Żarki
Żarki biorą rozwód z Libiążem
AKTUALIZACJA
Mieszkańcy Żarek opowiedzieli się za odłączeniem od Libiąża i utworzeniem własnej gminy. Są zdeterminowani, by "Żarexit" stał się faktem - ta informacja była oczywiście żartem primaaprilisowym.
Decyzję mieszkańcy przegłosowali na nadzwyczajnym zebraniu w niedzielę. Odłączenie od Libiąża zapowiadał już jakiś czas temu po objęciu funkcji sołtys Stanisław Garlacz wskazujący, że ludzie płacą więcej podatków do gminy, niż otrzymują od niej w postaci inwestycji.
Mieszkańcy głosujący na zebraniu byli niemal jednomyślni. Sołectwo chce zostać samodzielną gminą, która będzie najmniejsza w Małopolsce.

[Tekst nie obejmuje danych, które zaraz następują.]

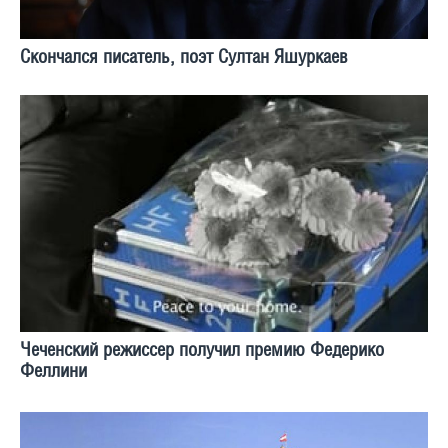
Скончался писатель, поэт Султан Яшуркаев
Чеченский режиссер получил премию Федерико
Феллини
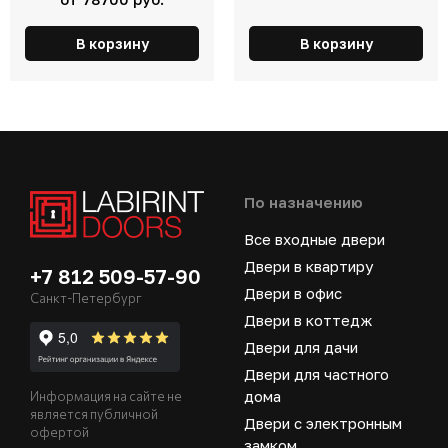
В корзину
В корзину
По назначению
Все входные двери
Двери в квартиру
+7 812 509-57-90
Двери в офис
Санкт-Петербург
Двери в коттедж
Двери для дачи
Двери для частного
дома
Информация на сайте не
является публичной
Двери с электронным
офертой
замком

Do decyzji mieszkańców zapewne odniosą się libiąscy radni na sesji zaplanowanej na 4 kwietnia. Decydujący głos będzie jednak należał do rządu, który musi wyrazić zgodę na taką zmianę.

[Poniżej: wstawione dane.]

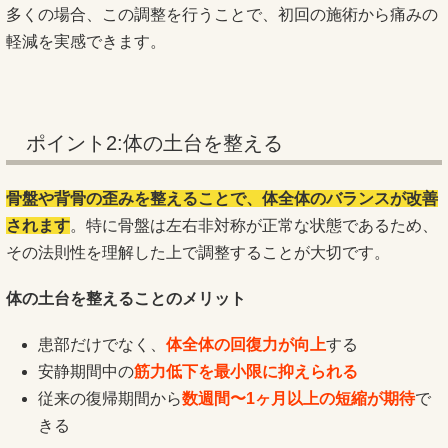
多くの場合、この調整を行うことで、初回の施術から痛みの
軽減を実感できます。
ポイント2:体の土台を整える
骨盤や背骨の歪みを整えることで、体全体のバランスが改善
されます
。特に骨盤は左右非対称が正常な状態であるため、
その法則性を理解した上で調整することが大切です。
体の土台を整えることのメリット
患部だけでなく、
体全体の回復力が向上
する
安静期間中の
筋力低下を最小限に抑えられる
従来の復帰期間から
数週間〜1ヶ月以上の短縮が期待
で
きる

Mieszkańcy Żarek otrzymując zielone światło z Warszawy zyskają samodzielność. Jednak jest kilka pytań bez odpowiedzi. Na przykład to, co dalej z inwestycjami, które gmina zaczęła (jak kanalizacja sołectwa) lub ma rozpocząć (jak budowa hali łukowej przy szkole i dobudowa dodatkowych pomieszczeń dla przedszkola). Albo czy taka mała gmina sama się utrzyma? No i wreszcie takie, gdzie wybudować urząd nowej gminy?
Komentarze
3 komentarzy
strach cokolwiek czytać w tym internecie w 1 kwietnia...
Kolejny żart w stylu Korei Północnej?